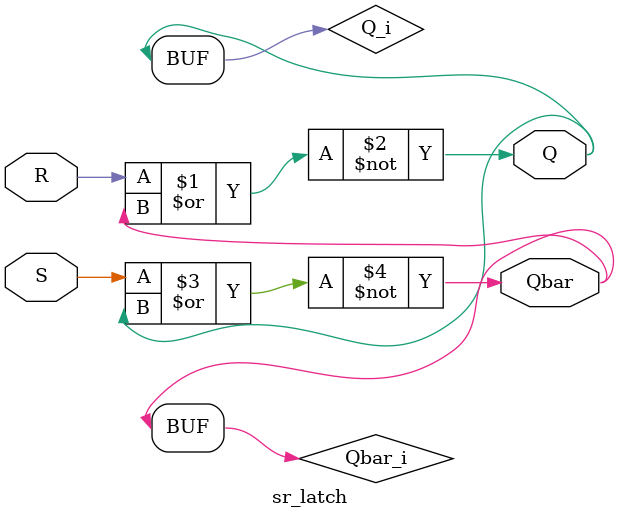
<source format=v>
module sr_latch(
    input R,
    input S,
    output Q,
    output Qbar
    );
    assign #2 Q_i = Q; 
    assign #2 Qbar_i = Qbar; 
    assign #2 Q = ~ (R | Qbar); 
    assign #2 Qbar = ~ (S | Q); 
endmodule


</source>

**WHAT TO WORK ON:** Reproduce the listing above exactly, but skip the pictures.

**WRITTEN ANSWER:**
<source format=v>
module sr_latch(
    input R,
    input S,
    output Q,
    output Qbar
    );
    assign #2 Q_i = Q; 
    assign #2 Qbar_i = Qbar; 
    assign #2 Q = ~ (R | Qbar); 
    assign #2 Qbar = ~ (S | Q); 
endmodule


</source>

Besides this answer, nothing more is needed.